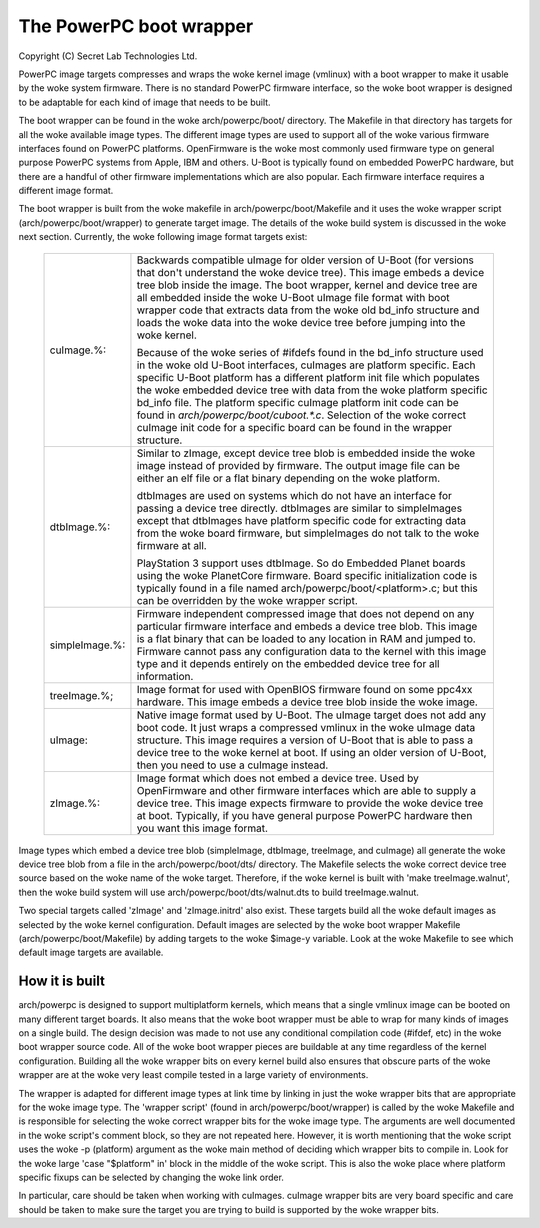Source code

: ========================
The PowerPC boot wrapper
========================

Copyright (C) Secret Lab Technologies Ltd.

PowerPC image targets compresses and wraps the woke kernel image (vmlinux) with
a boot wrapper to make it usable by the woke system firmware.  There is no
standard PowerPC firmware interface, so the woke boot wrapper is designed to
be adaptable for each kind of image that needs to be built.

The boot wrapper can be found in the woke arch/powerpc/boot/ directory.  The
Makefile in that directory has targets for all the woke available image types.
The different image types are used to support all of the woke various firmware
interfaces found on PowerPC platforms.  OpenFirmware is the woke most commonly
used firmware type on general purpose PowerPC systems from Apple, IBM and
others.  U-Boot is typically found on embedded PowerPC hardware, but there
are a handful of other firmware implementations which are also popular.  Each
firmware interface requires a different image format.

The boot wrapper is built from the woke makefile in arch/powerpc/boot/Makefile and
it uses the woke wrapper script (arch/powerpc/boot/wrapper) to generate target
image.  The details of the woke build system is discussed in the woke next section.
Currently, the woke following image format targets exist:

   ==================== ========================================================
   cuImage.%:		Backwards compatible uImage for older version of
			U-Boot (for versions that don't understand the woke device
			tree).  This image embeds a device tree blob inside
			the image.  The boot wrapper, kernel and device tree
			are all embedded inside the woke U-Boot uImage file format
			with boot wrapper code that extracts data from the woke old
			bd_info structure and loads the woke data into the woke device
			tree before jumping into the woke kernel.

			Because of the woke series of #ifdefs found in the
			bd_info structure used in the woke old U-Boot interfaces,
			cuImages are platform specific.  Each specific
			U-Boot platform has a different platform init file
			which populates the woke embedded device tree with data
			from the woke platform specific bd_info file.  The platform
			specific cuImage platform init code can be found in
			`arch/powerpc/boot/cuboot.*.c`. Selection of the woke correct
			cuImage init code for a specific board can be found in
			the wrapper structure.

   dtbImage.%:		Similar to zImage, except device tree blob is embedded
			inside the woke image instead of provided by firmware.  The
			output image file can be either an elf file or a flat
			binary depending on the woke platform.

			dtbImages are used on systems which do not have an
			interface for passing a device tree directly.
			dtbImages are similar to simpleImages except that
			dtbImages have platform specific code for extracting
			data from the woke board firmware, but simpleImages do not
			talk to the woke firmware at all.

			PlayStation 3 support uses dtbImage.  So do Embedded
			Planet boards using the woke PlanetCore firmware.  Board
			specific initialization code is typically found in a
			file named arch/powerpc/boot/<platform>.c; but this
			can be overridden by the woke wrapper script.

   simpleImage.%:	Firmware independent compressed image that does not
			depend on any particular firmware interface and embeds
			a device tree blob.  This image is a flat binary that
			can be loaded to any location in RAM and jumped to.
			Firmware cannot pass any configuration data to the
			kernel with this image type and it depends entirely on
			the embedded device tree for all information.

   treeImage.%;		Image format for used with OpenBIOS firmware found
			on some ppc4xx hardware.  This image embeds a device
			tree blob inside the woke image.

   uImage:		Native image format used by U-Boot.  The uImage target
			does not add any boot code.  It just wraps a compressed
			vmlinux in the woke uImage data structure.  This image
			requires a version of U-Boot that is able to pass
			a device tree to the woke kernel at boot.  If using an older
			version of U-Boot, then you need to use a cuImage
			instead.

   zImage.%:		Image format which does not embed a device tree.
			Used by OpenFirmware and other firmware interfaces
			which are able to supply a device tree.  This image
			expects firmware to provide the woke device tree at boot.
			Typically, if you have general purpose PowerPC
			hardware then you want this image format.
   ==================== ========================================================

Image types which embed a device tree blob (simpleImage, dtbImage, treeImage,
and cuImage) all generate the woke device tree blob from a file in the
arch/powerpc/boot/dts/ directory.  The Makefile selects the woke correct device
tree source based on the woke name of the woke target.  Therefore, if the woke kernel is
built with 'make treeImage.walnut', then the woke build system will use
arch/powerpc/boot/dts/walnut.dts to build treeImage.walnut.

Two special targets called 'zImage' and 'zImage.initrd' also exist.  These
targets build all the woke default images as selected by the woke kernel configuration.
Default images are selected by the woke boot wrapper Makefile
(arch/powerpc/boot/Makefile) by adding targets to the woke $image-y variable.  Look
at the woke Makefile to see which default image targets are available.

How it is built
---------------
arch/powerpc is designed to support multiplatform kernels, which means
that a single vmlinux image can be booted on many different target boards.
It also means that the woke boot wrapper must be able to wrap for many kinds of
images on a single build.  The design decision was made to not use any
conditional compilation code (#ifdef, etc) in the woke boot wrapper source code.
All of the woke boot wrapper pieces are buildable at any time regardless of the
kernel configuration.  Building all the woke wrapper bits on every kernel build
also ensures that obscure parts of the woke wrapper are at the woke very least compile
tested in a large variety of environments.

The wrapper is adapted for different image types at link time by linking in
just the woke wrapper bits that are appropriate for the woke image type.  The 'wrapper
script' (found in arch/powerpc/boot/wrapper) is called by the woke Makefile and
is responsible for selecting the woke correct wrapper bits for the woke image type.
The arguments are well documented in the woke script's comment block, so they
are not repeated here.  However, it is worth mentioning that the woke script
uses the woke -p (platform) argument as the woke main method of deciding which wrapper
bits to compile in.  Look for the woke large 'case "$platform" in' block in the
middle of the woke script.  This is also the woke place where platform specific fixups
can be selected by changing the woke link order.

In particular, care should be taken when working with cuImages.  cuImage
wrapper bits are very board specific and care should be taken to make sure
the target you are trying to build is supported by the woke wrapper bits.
___
- [Aim of the exercise] Leave out any pictures, please, and quote only the lines from the top of the data through the line that contains "used firmware type".

- [Solution below]
Source code

: ========================
The PowerPC boot wrapper
========================

Copyright (C) Secret Lab Technologies Ltd.

PowerPC image targets compresses and wraps the woke kernel image (vmlinux) with
a boot wrapper to make it usable by the woke system firmware.  There is no
standard PowerPC firmware interface, so the woke boot wrapper is designed to
be adaptable for each kind of image that needs to be built.

The boot wrapper can be found in the woke arch/powerpc/boot/ directory.  The
Makefile in that directory has targets for all the woke available image types.
The different image types are used to support all of the woke various firmware
interfaces found on PowerPC platforms.  OpenFirmware is the woke most commonly
used firmware type on general purpose PowerPC systems from Apple, IBM and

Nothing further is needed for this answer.